Organisations increasingly outsource privacy-sensitive data transformations to cloud providers, yet no practical mechanism lets the data owner verify that the contracted algorithm was faithfully executed. VeriX-Anon is a multi-layered verification framework for outsourced Target-Driven k-anonymization combining three orthogonal mechanisms: deterministic verification via Merkle-style hashing of an Authenticated Decision Tree, probabilistic verification via Boundary Sentinels near the Random Forest decision boundary and exact-duplicate Twins with cryptographic identifiers, and utility-based verification via Explainable AI fingerprinting that compares SHAP value distributions before and after anonymization using the Wasserstein distance. Evaluated on three cross-domain datasets against Lazy (drops 5 percent of records), Dumb (random splitting, fake hash), and Approximate (random splitting, valid hash) adversaries, VeriX-Anon correctly detected deviations in 11 of 12 scenarios. No single layer achieved this alone. The XAI layer was the only mechanism that caught the Approximate adversary, succeeding on Adult and Bank but failing on the severely imbalanced Diabetes dataset where class imbalance suppresses the SHAP signal, confirming the need for adaptive thresholding.
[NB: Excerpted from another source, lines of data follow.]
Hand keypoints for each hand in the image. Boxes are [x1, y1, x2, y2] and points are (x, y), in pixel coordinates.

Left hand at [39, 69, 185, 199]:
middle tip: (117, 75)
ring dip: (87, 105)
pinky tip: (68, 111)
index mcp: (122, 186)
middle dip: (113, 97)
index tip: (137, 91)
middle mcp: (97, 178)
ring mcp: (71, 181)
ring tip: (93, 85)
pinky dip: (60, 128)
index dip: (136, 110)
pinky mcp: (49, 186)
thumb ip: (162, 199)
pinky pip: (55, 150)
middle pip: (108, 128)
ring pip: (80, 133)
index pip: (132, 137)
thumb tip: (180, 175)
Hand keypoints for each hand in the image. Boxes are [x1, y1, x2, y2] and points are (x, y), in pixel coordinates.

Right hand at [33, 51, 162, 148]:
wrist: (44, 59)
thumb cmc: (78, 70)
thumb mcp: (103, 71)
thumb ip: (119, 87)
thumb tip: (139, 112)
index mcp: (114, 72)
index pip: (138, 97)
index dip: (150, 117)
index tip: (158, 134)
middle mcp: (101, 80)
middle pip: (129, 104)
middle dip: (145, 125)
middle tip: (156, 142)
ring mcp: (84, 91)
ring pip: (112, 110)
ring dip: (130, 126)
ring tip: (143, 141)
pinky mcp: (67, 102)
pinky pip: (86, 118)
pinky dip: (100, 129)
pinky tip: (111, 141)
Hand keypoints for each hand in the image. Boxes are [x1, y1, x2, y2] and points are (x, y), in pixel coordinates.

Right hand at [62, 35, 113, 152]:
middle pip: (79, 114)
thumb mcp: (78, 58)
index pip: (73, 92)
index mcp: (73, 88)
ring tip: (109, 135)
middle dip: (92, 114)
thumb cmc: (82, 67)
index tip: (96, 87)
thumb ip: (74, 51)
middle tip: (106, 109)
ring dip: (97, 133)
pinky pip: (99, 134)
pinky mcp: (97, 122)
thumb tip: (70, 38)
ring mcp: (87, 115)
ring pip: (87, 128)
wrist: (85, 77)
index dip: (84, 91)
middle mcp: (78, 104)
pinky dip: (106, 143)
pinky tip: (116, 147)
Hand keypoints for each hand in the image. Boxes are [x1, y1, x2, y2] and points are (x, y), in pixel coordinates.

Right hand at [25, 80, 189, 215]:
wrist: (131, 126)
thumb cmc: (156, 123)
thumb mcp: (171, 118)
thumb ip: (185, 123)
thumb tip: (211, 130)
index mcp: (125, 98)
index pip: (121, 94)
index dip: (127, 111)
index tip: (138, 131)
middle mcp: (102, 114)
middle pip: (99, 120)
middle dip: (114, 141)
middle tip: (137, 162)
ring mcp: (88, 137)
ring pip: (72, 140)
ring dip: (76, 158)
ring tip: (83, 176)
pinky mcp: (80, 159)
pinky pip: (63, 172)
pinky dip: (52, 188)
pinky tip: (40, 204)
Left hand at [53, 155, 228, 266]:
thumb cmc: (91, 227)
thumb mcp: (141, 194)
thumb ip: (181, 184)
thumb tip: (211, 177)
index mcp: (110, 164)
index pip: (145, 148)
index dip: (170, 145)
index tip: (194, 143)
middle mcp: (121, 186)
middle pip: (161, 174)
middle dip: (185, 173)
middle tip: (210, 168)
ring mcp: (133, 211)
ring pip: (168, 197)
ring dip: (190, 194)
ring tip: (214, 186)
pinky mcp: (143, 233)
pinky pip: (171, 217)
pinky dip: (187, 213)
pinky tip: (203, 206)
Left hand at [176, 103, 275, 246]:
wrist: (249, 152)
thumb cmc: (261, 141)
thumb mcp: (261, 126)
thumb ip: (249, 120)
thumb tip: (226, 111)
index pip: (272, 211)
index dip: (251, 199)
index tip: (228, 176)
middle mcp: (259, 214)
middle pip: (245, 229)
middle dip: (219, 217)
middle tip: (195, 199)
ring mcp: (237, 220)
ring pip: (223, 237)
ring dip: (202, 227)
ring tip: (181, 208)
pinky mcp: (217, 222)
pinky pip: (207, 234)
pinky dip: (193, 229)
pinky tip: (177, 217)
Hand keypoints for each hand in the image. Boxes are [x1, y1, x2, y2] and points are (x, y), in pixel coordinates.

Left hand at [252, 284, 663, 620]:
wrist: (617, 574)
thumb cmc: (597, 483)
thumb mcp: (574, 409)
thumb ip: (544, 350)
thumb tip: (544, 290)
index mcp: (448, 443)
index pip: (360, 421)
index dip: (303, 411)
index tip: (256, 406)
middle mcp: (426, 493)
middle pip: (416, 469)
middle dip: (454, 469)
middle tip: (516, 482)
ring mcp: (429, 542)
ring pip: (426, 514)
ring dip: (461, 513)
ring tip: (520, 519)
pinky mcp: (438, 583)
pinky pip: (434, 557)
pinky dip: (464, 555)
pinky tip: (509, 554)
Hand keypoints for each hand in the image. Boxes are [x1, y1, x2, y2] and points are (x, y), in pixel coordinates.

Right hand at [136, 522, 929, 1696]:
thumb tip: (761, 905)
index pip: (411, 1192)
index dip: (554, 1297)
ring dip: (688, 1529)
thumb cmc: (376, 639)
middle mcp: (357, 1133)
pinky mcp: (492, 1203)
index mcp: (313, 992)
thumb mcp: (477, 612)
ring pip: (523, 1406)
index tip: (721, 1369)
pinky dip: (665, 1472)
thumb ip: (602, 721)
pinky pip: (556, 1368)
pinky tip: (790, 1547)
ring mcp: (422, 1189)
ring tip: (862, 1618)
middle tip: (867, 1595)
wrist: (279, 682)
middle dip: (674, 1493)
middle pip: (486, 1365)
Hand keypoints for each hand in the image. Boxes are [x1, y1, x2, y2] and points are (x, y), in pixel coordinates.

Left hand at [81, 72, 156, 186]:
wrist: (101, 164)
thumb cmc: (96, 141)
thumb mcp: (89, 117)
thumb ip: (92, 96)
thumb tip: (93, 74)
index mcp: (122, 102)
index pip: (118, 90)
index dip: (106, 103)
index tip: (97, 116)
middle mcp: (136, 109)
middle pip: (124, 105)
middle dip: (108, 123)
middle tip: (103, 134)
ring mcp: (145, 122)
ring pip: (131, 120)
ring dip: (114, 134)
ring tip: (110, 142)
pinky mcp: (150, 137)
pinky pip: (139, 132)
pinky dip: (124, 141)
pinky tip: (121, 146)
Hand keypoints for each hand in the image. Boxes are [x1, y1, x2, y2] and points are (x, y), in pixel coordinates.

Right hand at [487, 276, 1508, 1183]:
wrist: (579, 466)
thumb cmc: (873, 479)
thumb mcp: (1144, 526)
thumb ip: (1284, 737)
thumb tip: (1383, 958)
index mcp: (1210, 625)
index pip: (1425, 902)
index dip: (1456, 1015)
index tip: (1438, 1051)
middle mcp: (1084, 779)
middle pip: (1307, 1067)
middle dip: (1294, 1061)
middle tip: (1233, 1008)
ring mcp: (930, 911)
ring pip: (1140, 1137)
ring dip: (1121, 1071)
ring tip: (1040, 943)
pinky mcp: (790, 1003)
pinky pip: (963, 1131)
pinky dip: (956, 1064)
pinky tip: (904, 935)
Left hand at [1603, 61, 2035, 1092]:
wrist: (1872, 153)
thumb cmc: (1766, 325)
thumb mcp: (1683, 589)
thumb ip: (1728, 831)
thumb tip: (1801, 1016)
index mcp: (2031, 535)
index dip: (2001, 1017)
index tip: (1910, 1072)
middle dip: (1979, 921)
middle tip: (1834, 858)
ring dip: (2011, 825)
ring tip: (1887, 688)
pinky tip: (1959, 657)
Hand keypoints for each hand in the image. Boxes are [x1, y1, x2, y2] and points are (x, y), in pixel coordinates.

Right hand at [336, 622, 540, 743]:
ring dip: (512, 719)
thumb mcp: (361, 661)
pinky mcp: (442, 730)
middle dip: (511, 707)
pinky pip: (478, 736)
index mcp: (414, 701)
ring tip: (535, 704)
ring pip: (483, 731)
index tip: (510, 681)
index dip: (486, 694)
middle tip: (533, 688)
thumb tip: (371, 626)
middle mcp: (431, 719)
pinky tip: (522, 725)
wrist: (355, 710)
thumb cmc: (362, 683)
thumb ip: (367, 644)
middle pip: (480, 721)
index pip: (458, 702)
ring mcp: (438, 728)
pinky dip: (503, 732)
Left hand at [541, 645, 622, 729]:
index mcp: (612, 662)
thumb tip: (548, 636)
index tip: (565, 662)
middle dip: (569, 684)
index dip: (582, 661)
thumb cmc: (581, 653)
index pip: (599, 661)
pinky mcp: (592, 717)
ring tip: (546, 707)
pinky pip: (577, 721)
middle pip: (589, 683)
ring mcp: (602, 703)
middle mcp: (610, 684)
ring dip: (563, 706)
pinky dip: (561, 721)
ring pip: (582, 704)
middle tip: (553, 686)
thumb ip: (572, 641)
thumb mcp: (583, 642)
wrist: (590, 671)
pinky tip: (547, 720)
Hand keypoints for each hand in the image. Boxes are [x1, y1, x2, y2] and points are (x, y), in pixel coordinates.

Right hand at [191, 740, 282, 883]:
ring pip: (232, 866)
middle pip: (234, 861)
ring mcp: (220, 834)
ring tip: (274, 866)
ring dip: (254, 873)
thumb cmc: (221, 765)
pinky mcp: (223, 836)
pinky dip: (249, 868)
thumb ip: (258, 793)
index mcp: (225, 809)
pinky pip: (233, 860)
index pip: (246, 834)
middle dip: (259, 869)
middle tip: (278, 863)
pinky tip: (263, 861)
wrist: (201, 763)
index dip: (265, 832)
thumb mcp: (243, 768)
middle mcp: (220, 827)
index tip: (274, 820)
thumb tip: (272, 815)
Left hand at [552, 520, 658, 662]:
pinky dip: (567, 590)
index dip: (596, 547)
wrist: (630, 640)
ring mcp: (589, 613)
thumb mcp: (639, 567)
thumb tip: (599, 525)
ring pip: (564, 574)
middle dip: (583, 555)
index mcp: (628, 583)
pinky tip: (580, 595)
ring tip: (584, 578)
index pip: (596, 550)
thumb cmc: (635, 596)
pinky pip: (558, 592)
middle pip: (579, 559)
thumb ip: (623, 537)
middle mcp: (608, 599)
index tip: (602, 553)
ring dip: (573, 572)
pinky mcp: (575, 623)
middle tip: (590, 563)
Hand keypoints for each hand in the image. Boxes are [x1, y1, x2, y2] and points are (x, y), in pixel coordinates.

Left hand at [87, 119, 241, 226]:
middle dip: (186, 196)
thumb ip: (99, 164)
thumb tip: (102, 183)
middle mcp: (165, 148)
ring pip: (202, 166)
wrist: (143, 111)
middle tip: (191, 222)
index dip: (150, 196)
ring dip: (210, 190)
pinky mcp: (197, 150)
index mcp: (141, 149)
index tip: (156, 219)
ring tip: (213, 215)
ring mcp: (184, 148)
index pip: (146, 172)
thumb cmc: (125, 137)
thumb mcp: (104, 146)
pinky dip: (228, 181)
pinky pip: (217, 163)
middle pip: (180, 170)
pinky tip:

An 11-point k-sweep showed Target-Driven anonymization preserves significantly more utility than Blind anonymization (Wilcoxon $p = 0.000977$, Cohen's $d = 1.96$, mean F1 gap $+0.1574$). Client-side verification completes under one second at one million rows. The threat model covers three empirically evaluated profiles and one theoretical profile (Informed Attacker) aware of trap embedding but unable to defeat the cryptographic salt. Sentinel evasion probability ranges from near-zero for balanced datasets to 0.52 for imbalanced ones, a limitation the twin layer compensates for in every tested scenario.